> What the exercise asks: The expected output is a copy of every line in the records with the string "objects".

> Dataset entries:
..........
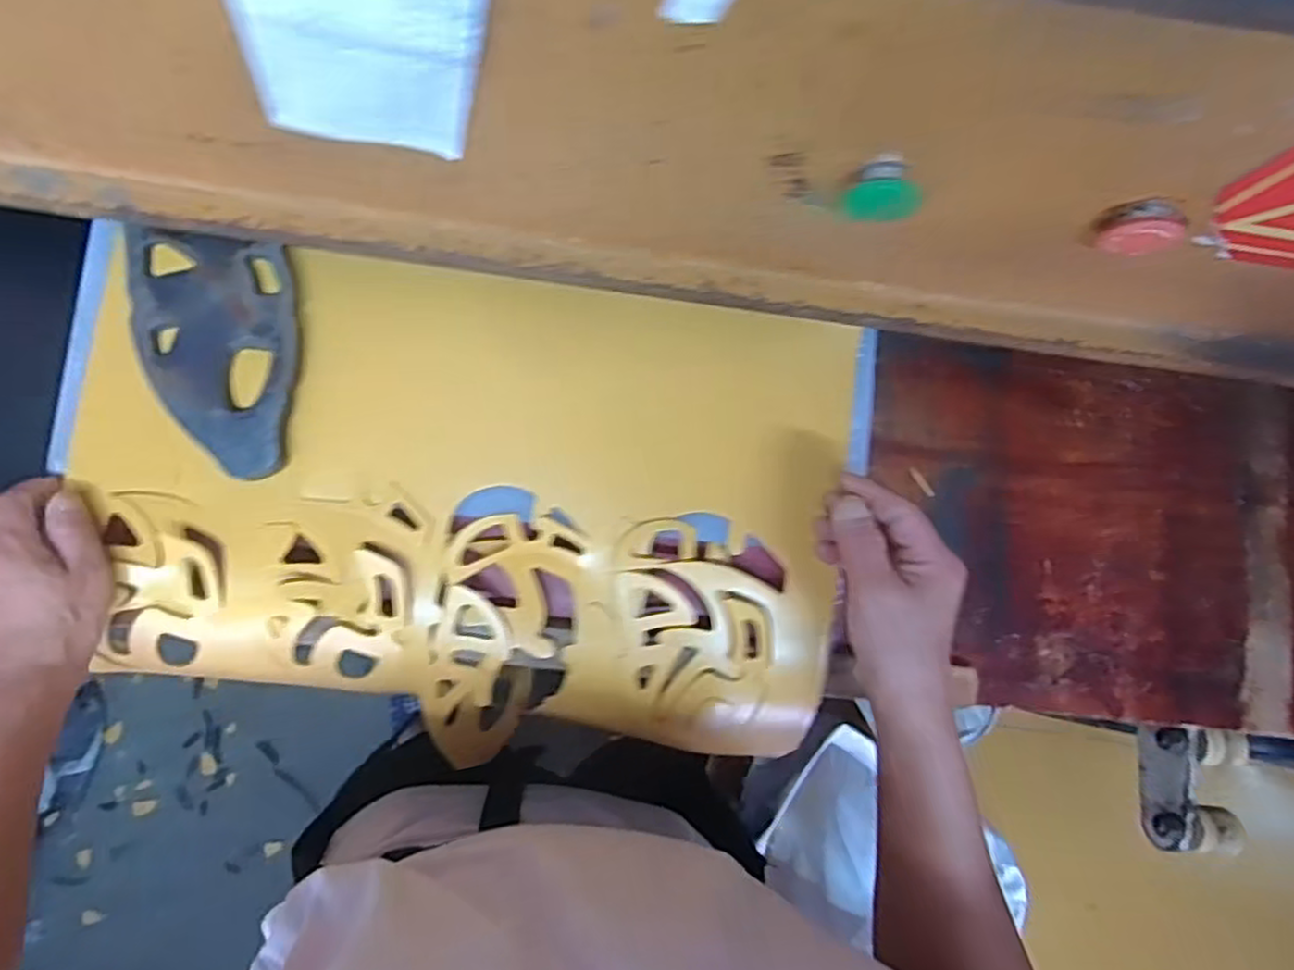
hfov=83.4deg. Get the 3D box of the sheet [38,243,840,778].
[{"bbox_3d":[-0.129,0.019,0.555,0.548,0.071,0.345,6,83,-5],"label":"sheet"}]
..........
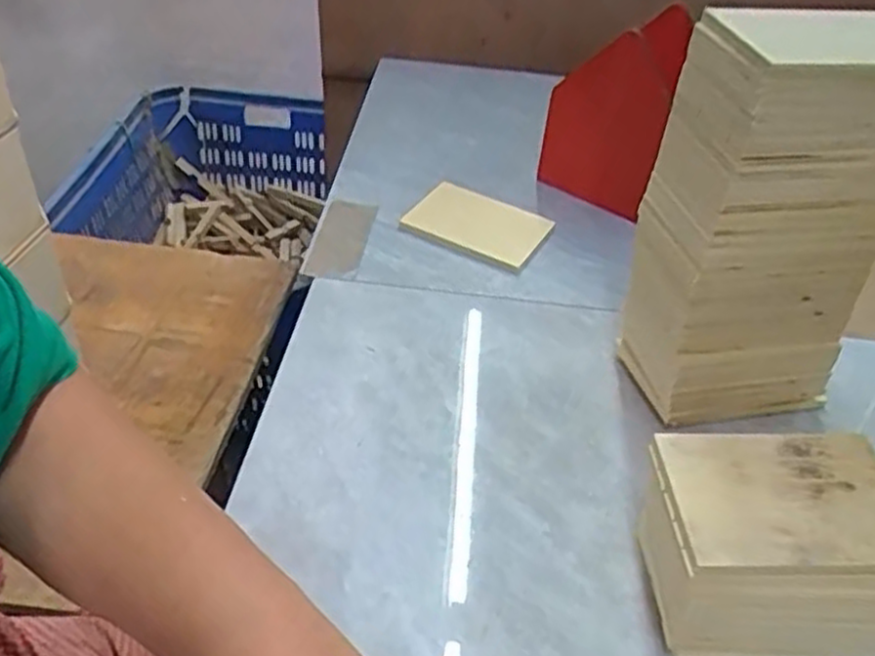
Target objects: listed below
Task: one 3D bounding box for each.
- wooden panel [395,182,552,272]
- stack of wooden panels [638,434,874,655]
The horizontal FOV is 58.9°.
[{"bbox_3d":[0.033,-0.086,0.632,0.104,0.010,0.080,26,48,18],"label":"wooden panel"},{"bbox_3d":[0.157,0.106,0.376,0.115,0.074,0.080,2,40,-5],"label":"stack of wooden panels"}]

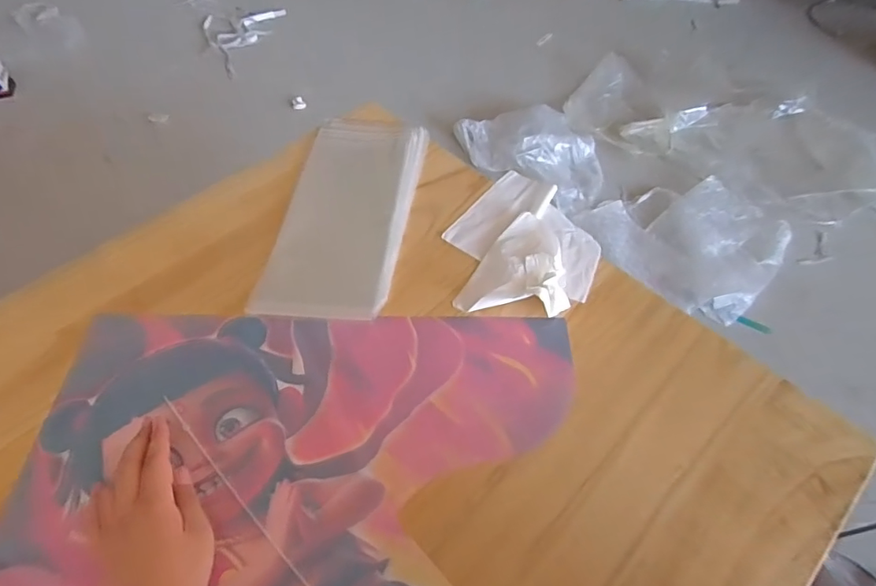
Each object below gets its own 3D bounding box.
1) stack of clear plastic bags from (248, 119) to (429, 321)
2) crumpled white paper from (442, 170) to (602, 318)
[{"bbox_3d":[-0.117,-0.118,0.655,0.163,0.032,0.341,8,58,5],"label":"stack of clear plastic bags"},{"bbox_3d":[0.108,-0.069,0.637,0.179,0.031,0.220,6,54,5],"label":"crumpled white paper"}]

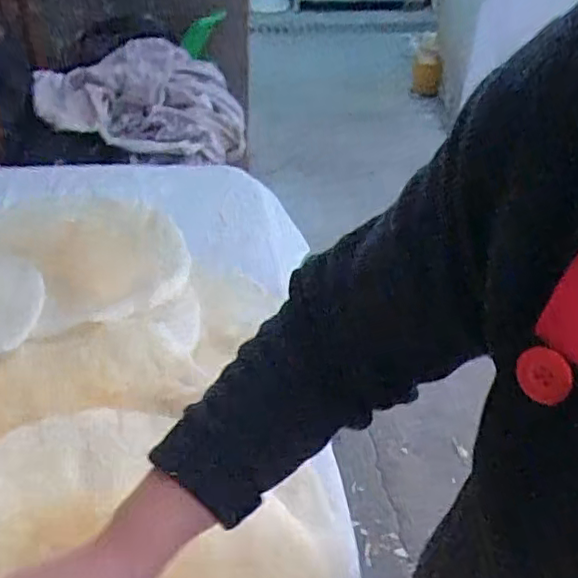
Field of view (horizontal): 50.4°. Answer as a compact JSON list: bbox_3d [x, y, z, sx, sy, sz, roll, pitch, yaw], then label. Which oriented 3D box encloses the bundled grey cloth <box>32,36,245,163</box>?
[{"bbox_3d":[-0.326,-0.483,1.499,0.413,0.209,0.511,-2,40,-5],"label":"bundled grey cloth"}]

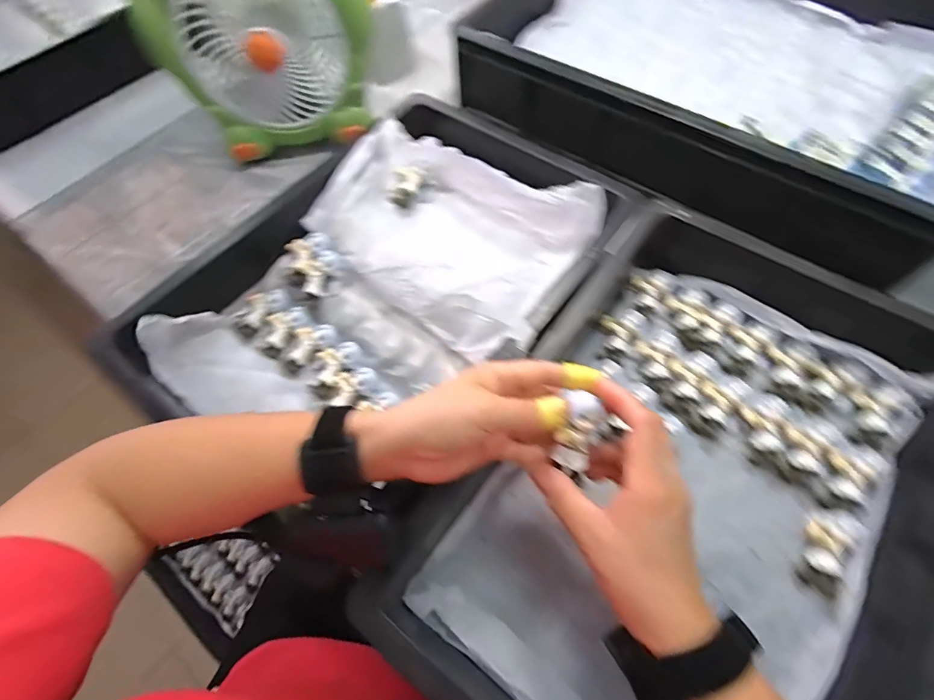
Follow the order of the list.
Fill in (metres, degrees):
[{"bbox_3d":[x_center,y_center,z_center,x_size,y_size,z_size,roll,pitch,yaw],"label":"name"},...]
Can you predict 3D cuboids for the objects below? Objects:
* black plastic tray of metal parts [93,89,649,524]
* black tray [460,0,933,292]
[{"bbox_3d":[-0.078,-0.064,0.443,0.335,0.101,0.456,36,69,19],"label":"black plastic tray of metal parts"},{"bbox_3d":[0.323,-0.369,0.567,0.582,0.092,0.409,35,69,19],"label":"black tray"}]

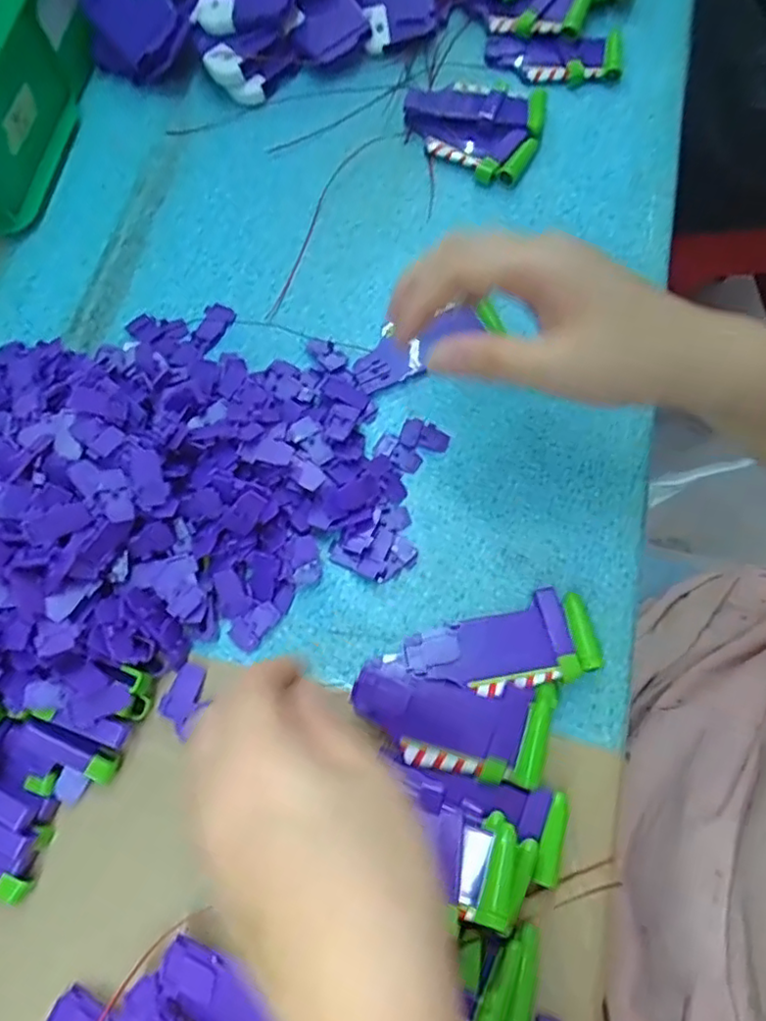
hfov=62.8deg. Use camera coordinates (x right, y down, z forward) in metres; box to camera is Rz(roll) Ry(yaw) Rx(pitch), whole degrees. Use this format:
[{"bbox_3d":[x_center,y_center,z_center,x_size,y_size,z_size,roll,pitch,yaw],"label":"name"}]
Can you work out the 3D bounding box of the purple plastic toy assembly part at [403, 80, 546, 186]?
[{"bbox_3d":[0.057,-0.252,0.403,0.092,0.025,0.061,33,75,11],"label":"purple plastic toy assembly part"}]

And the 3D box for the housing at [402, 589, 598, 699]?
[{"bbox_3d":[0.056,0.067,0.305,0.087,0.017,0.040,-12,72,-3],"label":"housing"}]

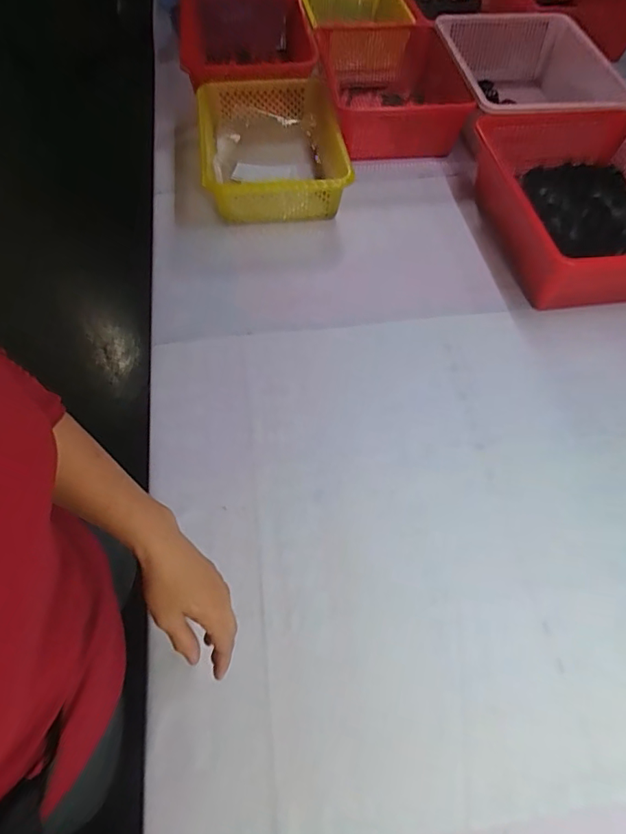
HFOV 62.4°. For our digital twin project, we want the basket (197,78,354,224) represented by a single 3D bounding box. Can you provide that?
..........
> Exercise answer:
Target objects: listed below
Can you predict 3D cuboids for the objects below? Objects:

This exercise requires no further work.